Elon Musk schlägt weiter Alarm. Er klingt wie KI-rchen-Dean Lewandovski, wenn er fordert, alle Menschen in die KI-Entwicklung einzubeziehen. Gegen die Entstehung bösartiger KI helfe es, »möglichst viele Menschen zum Umgang mit KI zu befähigen. Wenn jeder Macht über KI hat, dann gibt es nicht nur eine Person oder eine kleine Gruppe von Individuen, die KI-Supermacht besitzen könnte.« 2018 sagte Elon Musk in einem Interview für Vox, er wünsche sich ein professionelles Regierungskomitee, das zusammen mit der Tech-Industrie darüber berät, wie eine sichere KI garantiert werden kann. Musk forderte wohlweislich nicht, dass der Bereich KI reguliert wird. Niemand im Valley fordert eine Regulierung für den Bereich Forschung. Die Forschung ist hier heilig und muss frei bleiben. Hätte Elon Musk nach Gesetzen gerufen, hätte er sich in hohem Bogen aus der Reihe der illustren KI-Spitzenleute herausgeschossen. 

Es ist nicht ganz klar, wovor sich Elon Musk genau fürchtet. Doch aus seinen Predigten, anders als aus denen von Dean Levandowski, klingt hin und wieder heraus, dass ihn weniger die Angst vor KI plagt, als vielmehr die vor seinen Mitbewerbern – ob sie aus China oder dem eigenen Tal kommen, so wie Larry Page. Offenbar will Musk verhindern, dass jemand (von der Konkurrenz) zu viel Macht über eine Technologie besitzt, die es erlaubt, als Gott oder Teufel aufzutrumpfen. Es könnte sein, dass Musk und Levandowski Ängste schüren, um sich selbst als die guten Weisen aus dem Zukunftsland aufzuspielen. Vielleicht wollen sie im Nebel der Verunsicherung ihre eigenen Firmen als Leuchttürme präsentieren, als einzig vertrauenswürdige Quellen potentiell gefährlicher Technologien. Vielleicht fürchten sie sich aber auch tatsächlich davor, was KI außer hartem Wettbewerb noch so auslösen könnte, und riefen deshalb eigens eine Kirche und ein Non-Profit-Institut ins Leben. Egal welche Motive sie antreiben, es ist gut, dass Leute aus dem Tech-Sektor eine KI fordern, die für Menschen, statt an den Menschen vorbei entwickelt wird. Aber Gott und Teufel? Wer es mit einer KI für das Volk ernst meint, sollte den Teufel gerade nicht an die Wand malen und auch Gott in seinem Himmelbett schlummern lassen.

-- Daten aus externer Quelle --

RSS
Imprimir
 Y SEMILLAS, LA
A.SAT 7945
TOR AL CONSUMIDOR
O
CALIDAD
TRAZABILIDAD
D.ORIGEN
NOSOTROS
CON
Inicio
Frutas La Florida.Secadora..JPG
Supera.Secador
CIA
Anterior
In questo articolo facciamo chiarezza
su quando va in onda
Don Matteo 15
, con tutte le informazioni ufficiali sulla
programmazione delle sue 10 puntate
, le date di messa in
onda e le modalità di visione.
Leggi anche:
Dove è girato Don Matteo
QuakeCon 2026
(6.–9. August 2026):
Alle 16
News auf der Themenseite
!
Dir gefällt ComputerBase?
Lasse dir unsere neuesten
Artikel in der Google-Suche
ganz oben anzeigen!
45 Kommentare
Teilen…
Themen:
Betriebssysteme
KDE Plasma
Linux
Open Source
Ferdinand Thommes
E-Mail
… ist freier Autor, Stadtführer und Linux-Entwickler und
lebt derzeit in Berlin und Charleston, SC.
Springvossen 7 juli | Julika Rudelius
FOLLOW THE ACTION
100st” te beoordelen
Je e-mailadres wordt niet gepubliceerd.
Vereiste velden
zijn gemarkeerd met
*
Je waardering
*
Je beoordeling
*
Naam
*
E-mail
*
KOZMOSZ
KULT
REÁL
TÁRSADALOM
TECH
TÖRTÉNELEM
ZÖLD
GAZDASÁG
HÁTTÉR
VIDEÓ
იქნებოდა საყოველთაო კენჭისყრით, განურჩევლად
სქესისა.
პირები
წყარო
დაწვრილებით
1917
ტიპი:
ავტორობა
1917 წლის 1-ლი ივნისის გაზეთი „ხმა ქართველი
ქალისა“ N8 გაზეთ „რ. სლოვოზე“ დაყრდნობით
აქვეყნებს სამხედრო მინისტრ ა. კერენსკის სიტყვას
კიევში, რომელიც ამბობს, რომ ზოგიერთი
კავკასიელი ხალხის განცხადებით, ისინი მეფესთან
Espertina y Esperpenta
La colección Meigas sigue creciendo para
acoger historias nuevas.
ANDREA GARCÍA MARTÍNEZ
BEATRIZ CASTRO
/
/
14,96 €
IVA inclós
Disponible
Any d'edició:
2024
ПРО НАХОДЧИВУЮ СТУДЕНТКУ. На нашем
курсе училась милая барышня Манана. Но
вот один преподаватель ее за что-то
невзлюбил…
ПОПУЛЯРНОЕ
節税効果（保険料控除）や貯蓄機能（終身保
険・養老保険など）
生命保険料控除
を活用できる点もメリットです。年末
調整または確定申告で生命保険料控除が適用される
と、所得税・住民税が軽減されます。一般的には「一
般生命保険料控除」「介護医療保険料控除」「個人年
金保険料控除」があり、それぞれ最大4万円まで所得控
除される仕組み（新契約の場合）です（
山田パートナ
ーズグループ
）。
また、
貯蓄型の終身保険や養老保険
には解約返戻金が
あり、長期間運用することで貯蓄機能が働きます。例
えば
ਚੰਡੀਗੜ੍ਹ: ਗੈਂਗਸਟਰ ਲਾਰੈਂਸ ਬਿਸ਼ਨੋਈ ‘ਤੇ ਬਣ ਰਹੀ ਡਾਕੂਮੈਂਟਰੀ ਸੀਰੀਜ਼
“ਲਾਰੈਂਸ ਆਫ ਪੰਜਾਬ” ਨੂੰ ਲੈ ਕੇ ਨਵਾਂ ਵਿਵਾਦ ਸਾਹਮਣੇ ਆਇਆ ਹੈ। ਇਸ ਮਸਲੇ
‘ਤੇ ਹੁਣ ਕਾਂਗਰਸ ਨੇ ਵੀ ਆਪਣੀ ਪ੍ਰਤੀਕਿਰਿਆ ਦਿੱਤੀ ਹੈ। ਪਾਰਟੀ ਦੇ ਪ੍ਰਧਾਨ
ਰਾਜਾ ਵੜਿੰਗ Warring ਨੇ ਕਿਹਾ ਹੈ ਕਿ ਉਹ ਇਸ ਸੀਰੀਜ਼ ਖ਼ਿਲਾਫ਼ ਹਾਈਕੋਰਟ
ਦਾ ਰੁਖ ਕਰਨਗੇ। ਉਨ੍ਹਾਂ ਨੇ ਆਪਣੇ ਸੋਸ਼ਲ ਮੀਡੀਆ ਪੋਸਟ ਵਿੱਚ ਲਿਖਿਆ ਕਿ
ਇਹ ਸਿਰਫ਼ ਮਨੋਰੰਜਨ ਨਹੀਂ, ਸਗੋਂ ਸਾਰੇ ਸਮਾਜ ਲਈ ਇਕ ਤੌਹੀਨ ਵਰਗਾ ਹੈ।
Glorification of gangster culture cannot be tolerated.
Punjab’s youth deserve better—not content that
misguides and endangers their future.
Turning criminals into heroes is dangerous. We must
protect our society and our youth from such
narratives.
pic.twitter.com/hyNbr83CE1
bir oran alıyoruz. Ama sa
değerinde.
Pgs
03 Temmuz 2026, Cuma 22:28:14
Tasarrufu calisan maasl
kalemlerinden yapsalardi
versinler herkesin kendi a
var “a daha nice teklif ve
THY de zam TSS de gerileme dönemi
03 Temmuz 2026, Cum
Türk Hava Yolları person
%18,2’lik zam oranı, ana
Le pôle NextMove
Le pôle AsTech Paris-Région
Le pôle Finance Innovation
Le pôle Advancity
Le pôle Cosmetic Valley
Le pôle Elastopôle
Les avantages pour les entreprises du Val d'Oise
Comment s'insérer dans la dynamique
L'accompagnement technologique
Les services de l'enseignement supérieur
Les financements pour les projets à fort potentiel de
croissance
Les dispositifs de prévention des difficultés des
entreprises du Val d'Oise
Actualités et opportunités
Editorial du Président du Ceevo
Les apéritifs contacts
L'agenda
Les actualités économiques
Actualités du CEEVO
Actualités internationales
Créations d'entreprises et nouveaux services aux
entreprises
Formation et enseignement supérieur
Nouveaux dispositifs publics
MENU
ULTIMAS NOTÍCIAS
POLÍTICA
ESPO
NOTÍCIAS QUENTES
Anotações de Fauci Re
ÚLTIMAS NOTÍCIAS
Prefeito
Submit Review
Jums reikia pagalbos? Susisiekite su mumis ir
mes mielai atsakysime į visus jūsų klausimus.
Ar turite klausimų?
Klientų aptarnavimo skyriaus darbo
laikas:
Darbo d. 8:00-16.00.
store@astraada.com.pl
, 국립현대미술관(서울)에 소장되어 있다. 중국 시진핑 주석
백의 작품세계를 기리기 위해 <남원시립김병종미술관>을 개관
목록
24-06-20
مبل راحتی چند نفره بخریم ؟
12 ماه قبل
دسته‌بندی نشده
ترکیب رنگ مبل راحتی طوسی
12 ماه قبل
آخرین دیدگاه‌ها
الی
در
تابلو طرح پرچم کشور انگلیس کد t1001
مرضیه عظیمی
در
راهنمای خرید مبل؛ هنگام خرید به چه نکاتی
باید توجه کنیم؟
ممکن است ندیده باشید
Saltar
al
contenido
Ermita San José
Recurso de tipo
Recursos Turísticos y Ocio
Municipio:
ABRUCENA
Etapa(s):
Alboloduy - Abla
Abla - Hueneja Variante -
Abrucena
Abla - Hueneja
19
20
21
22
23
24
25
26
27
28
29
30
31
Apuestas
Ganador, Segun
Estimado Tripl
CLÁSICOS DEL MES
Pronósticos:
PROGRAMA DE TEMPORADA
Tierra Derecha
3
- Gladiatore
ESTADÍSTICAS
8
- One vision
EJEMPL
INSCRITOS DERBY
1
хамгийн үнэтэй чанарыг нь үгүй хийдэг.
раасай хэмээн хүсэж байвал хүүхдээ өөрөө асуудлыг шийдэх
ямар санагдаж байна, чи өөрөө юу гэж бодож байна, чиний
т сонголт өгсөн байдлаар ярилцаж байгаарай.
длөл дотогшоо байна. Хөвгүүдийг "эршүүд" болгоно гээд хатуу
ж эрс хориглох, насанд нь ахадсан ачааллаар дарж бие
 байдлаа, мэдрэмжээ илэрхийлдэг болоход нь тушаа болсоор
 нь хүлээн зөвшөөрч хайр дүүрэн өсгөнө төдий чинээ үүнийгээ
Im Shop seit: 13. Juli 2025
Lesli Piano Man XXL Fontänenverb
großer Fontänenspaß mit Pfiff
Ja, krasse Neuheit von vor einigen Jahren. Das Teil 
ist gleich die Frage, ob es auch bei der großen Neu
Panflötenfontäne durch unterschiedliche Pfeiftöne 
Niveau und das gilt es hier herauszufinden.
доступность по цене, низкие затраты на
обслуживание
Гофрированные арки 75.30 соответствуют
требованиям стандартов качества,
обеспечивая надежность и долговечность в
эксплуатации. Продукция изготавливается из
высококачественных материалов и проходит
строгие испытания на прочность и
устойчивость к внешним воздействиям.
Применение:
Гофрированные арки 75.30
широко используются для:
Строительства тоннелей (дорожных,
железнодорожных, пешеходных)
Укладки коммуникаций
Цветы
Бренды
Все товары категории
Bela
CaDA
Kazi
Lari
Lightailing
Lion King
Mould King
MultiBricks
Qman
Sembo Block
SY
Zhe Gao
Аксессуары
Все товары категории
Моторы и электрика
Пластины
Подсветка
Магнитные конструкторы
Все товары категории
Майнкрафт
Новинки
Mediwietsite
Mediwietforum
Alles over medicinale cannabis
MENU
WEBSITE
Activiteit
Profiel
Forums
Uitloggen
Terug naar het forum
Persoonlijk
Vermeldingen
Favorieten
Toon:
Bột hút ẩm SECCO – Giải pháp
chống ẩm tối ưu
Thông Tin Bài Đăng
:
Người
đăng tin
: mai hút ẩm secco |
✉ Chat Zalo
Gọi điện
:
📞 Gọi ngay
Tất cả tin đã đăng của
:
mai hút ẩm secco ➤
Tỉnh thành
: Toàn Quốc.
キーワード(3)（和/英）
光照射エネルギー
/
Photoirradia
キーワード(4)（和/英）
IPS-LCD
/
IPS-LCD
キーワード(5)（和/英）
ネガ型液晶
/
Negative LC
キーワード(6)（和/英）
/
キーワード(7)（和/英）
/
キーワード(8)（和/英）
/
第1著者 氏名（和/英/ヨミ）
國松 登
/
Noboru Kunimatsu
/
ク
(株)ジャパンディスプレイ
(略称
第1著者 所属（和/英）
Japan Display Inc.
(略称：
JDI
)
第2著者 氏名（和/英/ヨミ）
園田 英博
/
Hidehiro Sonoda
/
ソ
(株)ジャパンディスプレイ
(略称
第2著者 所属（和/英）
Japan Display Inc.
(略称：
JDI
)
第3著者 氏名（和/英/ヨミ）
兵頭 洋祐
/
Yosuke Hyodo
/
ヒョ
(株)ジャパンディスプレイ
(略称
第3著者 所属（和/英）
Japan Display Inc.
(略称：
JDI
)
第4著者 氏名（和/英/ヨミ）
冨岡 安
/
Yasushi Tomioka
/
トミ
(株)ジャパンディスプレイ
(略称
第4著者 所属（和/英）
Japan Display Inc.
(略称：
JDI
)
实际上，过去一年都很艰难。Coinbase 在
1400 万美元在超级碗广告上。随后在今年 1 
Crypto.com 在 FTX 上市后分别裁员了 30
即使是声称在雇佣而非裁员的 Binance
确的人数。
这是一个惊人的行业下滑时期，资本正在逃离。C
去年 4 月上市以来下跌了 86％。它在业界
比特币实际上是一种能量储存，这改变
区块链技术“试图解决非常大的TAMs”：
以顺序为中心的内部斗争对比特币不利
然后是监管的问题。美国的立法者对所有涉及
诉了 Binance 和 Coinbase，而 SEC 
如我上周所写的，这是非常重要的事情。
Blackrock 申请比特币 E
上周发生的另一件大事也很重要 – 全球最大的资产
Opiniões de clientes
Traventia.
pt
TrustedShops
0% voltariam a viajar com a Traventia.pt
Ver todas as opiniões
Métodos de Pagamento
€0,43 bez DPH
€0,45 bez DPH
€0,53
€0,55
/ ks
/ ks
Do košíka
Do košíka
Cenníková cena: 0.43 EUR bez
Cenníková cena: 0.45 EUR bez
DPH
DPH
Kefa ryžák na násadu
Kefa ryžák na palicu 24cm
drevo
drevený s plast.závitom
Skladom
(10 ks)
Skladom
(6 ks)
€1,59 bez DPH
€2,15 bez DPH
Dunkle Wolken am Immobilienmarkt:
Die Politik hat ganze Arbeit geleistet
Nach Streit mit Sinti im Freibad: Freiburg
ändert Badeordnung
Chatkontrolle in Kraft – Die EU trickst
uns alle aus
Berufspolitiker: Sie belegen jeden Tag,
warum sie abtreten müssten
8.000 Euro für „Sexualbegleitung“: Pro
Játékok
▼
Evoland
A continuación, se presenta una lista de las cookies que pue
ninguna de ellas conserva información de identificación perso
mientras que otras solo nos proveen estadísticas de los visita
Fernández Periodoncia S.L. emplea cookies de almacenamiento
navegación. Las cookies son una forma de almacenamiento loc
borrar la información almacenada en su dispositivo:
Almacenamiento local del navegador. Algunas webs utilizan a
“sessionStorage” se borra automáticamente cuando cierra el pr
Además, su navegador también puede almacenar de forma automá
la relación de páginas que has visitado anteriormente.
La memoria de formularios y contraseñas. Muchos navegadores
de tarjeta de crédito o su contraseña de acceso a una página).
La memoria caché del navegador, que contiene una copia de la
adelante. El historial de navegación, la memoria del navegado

Wer die mystifizierende Verschleierung von Tech-Propheten wie Levandowski und Musk wegreißt, sieht, was auch die Spezialisten in KI sehen: eine breitenwirksam einsetzbare, monetarisierbare Technologie, die weder gut noch böse ist. Wenn Wolken der Angst um KI herum verblasen werden, irritiert das genauso wie ein Verharmlosen des Einsatzes von KI. Ganz problematisch ist es aber, wenn Entwickler so tun, als entglitte ihnen demnächst ihre eigene Technologie. Es ist unverantwortlich, sich hinter den selbst entwickelten Monstrositäten zu verstecken als seien sie böse, höhere Mächte. Die Forschenden und ihre Finanziers müssen die Verantwortung für das große Projekt KI annehmen, das sie gerade in die Welt setzen. Statt erst Schauermärchen zu erzählen und dann mit Erlösungspredigten zu trösten, sollten sie darüber aufklären, was in ihren Labors passiert. Auch Schweigen à la Larry Page ist keine Option. Menschen brauchen keine Ängste, keine Religion und keine Heilsversprechen und schon gar keine Geheimniskrämerei. Sie brauchen nüchterne Aufklärung über Künstliche Intelligenz und ihre möglichen Folgen. Sie sollten gefragt werden, welche neuen Technologien sie haben wollen. Und diese sollen sie dann auch bekommen.